■ **AUSGANGSTEXT**

Der Amazonas-Dschungel ist sein Zuhause, Boas und Kaimane sind seine Haustiere, die Machete seine Lebensversicherung: Robinson Santos da Silva (33) kann über das Dschungelcamp nur lachen. Denn das, was für Promis im TV eine zweiwöchige Hölle ist, ist für Robinson Heimat und die große Liebe. 

Robinson Santos da Silva ist Guide am Amazonas und weiß, wie man im Urwald überleben kann
Robinson Santos da Silva ist Guide am Amazonas und weiß, wie man im Urwald überleben kann

Auf einmal macht es Platsch und Robinson ist über Bord. Wir sehen nichts. Es ist rabenschwarz in dieser Nacht im November mitten im Regenwald Brasiliens. Das Motorengeräusch unseres Motorkanus ist verstummt, wir vernehmen in der Ferne ein Fauchen, hinter uns steigen kreischend ein paar Reiher in die Luft. Robinson watet durchs Wasser des Rio Tupana, einem Seitenarm des Amazonas, dem längsten und wasserreichsten Fluss der Welt. An seinen Füßen ein Paar orangefarbene Flip Flops, seine Waden sind nackt. Wir halten den Atem an und denken an die Piranhas, Anacondas und Kaimane, für die der Amazonas berühmt und berüchtigt ist, und die überall in dieser schwarzen Suppe lauern können. Doch Robinson schreitet durchs Wasser als wäre es die harmlose Ostsee. Plötzlich flackert seine Taschenlampe auf, mit der er das Ufer ableuchtet und langsam seine Schritte beschleunigt. Wir, die Touristen, treiben fassungslos und erschrocken mit dem kleinen Boot auf dem Fluss und blicken unserem Guide nach, der kurz darauf hinter der nächsten Biegung verschwindet und uns alleine auf dem Wasser treiben lässt.

■ **DATENAUSZÜGE**
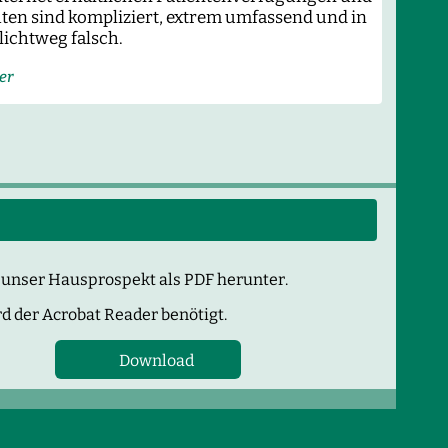
ten sind kompliziert, extrem ­umfassend und in
lichtweg falsch.
er
d unser Hausprospekt
als PDF herunter.
d der Acrobat Reader benötigt.
Download
Hausprospekt
(417,7
KiB)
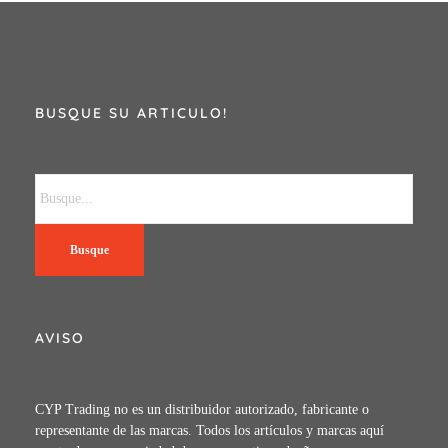
BUSQUE SU ARTICULO!
Busque
AVISO
CYP Trading no es un distribuidor autorizado, fabricante o
representante de las marcas. Todos los artículos y marcas aquí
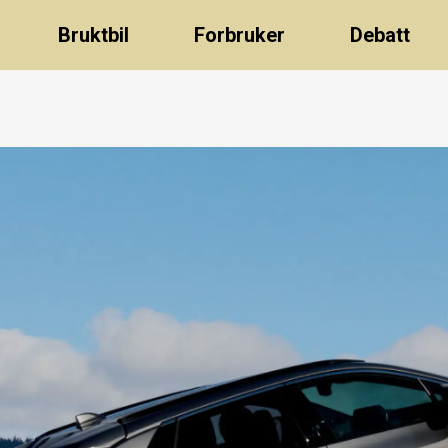
Bruktbil
Forbruker
Debatt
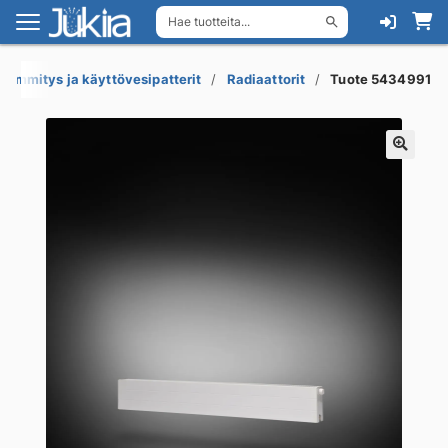
Hae tuotteita...
Siirry
Siirry
navigointiin
sisältöön
Lämmitys ja käyttövesipatterit
Radiaattorit
Tuote 5434991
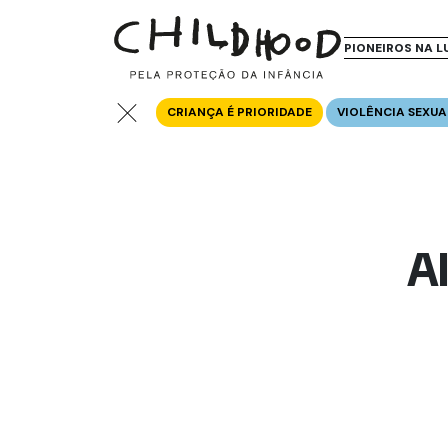
PIONEIROS NA L
CRIANÇA É PRIORIDADE
VIOLÊNCIA SEXUA
Al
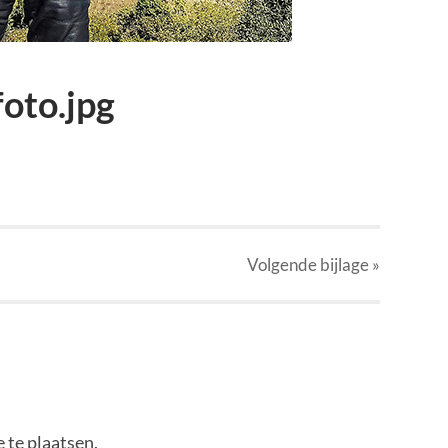
oto.jpg
Volgende
bijlage
»
 te plaatsen.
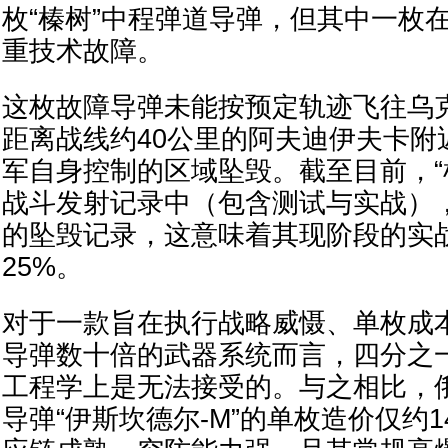
枚“榛树”中程弹道导弹，但其中一枚
重技术故障。
这枚故障导弹未能按预定轨迹飞往乌
距离战线约40公里的阿夫迪伊夫卡附
军自身控制的区域坠毁。截至目前，“
战斗发射记录中（包含测试与实战）
的坠毁记录，这意味着其现阶段的实
25%。
对于一款旨在执行战略威慑、单枚成
导弹数十倍的武器系统而言，四分之
工程学上是无法接受的。与之相比，
导弹“伊斯坎德尔-M”的单枚造价仅约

■ **DEINE AUFGABE**
Schreib aus dem Text über den Amazonas-Guide wortgetreu das Stück ab, das bei „Der Amazonas-Dschungel ist“ anfängt und bei „die große Liebe.“ aufhört.

■ **LÖSUNG**
Der Amazonas-Dschungel ist sein Zuhause, Boas und Kaimane sind seine Haustiere, die Machete seine Lebensversicherung: Robinson Santos da Silva (33) kann über das Dschungelcamp nur lachen. Denn das, was für Promis im TV eine zweiwöchige Hölle ist, ist für Robinson Heimat und die große Liebe.